В кухне было чадно, и стучало в виски, и незакрытая печь глотала тишину разинутой пастью.
Дня через три, ночью, до Антонины долетели глухие и далекие стуки, и она вспомнила, что это Зайцев не спал: обходил склады досок и бревен и стучал колотушкой, будил сыто спящую ночь и жаловался ей на свое уродство, на то слепое и безликое, что прошло по нем когда-то тоже ночью и раздавило в нем человеческий образ.
Ночь была сырая, темная и холодная, — это ясно представляла Антонина по теплой кухне. Наперебой один перед другим трещали в двух разных углах два сверчка, и слышно было, как хлопотливо ползали тараканы, точно шушукались стены.
От этого и от вечного запаха печи в кухне было домовито и уютно, и еще более огромным и жутким представлялся лес за окном.
Но в лесу жаловался Зайцев шариком колотушки. Один, маленький и гнусавый, стоял он перед большим и всесильным и спрашивал: почему?
Дальше за лесопильней — Антонина знала — тянулась топь, по которой вились только чуть заметные рысьи тропинки и цвела высокая череда между тонкой ольхой и кустами крушины. Вода там была холодная и стерегущая: пряталась за яркой зеленью и выжидающе выглядывала из-за стволов темными глазами, чтобы броситься, втянуть и сосать.
Летали неслышно совы и вонзали когти в сонных синиц; Антонине чудилось, как те, пойманные, вскрикивают и бьются недолго, — и опять неслышно летают совы и молчит топь.
Лезла в глаза маленькая девочка с родимым пятном, совсем маленькая — красный кусок мяса, — чужая и забытая и потом вдруг своя и вся знакомая до последнего сгиба крохотного пальца. Плакала, превращалась в крик, уползали вглубь глаза и пуговка носа, но багровело, надуваясь, темное пятно с тремя когтями на лбу. И так они оставались долго — страшное пятно и открытый кричащий рот, — пока не подкрался желтый огонь с змеиными зубами и не заглянул в люльку. Что-то трещало в ушах: это падал потолок внутрь избы, — спешил прикрыть, — и шумно взлетела туча мелких и крупных искр и закрыла небо.
Антонина поднялась, перекрестилась, зажгла было спичку и тут же потушила, потому что стало еще страшней.
Тараканы испуганно шарахнулись в темные щели, и слышно было, как они кувырком летели со стола и падали на пол.
Почему-то подумала об окне: было низкое и отворялось без скрипа.
Спальни были тут же за кухней; там спали крепко — стены шевелились от храпа.
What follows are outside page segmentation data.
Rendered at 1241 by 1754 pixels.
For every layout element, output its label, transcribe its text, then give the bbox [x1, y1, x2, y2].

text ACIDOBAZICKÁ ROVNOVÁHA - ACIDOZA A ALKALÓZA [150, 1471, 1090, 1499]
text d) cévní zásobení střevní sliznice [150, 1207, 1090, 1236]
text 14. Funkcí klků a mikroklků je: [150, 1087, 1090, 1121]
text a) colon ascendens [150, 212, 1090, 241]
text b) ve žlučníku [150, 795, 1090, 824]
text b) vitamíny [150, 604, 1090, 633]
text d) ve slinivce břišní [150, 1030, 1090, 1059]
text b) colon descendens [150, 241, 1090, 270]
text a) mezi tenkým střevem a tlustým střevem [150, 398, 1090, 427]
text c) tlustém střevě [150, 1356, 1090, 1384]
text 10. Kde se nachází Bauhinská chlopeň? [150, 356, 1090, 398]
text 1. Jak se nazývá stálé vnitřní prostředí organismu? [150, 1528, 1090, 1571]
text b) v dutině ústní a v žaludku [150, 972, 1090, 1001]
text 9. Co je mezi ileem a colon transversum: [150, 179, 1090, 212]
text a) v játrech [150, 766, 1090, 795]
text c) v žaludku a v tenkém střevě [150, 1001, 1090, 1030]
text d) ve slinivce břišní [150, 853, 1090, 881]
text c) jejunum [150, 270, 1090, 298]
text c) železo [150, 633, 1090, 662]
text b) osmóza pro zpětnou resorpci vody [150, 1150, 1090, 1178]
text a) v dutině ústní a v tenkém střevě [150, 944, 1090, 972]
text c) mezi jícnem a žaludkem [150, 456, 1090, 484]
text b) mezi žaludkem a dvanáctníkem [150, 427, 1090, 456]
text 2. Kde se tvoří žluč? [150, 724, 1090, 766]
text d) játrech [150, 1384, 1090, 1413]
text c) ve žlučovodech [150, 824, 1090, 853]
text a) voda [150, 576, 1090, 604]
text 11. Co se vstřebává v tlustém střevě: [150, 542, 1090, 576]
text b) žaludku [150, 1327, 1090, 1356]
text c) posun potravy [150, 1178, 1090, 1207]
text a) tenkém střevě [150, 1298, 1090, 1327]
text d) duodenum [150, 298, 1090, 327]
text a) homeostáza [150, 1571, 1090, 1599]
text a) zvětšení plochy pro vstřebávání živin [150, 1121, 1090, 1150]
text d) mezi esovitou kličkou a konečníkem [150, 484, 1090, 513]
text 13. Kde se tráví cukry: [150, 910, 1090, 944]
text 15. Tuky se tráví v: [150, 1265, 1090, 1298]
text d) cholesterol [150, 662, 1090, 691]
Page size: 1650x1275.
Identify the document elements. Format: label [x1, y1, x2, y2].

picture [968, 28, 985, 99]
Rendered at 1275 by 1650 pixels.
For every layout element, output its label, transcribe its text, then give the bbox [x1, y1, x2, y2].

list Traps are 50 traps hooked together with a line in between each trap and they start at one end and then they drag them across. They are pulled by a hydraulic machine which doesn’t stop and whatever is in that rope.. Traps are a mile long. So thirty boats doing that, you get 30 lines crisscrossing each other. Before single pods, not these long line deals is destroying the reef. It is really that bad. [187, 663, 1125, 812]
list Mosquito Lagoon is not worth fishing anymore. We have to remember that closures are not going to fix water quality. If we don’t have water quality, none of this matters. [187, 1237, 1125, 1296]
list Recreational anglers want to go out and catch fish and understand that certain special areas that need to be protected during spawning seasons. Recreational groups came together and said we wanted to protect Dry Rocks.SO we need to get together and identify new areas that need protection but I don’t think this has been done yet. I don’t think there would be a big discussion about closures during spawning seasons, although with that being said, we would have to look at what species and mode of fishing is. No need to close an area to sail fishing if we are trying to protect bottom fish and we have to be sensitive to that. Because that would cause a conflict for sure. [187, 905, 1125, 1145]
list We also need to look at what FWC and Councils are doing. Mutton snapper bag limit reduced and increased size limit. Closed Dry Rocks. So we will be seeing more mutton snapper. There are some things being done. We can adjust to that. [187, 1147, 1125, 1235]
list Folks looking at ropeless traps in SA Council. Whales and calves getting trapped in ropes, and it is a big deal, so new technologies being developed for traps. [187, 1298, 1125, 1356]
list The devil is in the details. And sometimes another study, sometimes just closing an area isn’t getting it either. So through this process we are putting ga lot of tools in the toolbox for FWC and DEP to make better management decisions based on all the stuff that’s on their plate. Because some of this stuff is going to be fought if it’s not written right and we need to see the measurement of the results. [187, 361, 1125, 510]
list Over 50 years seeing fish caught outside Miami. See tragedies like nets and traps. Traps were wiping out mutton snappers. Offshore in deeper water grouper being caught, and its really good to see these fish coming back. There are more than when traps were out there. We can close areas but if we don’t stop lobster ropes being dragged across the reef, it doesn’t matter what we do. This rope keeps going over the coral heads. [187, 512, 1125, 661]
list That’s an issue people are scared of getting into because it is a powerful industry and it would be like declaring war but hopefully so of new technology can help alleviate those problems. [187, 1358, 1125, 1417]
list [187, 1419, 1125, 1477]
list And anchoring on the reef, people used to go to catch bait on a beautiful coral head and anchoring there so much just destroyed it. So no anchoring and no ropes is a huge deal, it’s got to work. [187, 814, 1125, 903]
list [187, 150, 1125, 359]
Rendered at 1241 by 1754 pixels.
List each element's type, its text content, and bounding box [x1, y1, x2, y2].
И опять донеслась далекая колотушка, сначала бойкая и торопливая, как баба-цокотуха, потом осипшая, прохваченная сыростью, безответностью и тишиной.
Антонина не могла себе объяснить, зачем она оделась, ощупью находя платье, отворила окно и тихо соскочила на двор, но на дворе, несмело пробираясь на стук в темноте сквозь кусты лебеды и щепки, она поняла, что ее толкает любопытство, что это почему-то страшно, что кто-то будет над нею смеяться, но что она все равно пойдет.
Залаяла собака вблизи, сразу отчетливо и резко, за ней другая меньше и дальше, может быть, около Зайцева. Продвинулся вперед бердоносовский дом с сараем двумя мреющими темными пятнами, и мелькнули в глазах ворота с широкой крышей, похожей на гроб. Собака узнала, визгнула и пошла рядом; собака была пестрая — белая с черным, — и видно было, как двигались только одни белые пятна; где-то в воздухе вилял белый хвост, и стало почему-то смешно, потом тоскливо. Кубарем подкатилась и другая собачонка, каштановая днем, теперь серая, как земля.
Антонина остановилась, огляделась и совсем близко услышала колотушку.
Привыкшие к темноте глаза Зайцева наткнулись на нее вдруг и встревожились.
— Это кто там? — строго плеснул он в воздух.
Слова глухо шлепнулись около, как прыгнувшие жабы.
— Это я… стряпуха, — несмело ответила Антонина.
Зайцев промычал что-то и подошел ближе, вышмыгнул из темноты, чуть звякая колотушкой, и уже можно было рассмотреть, что он или в высокой чуйке, или в тулупе: торчал воротник выше головы и висели полы.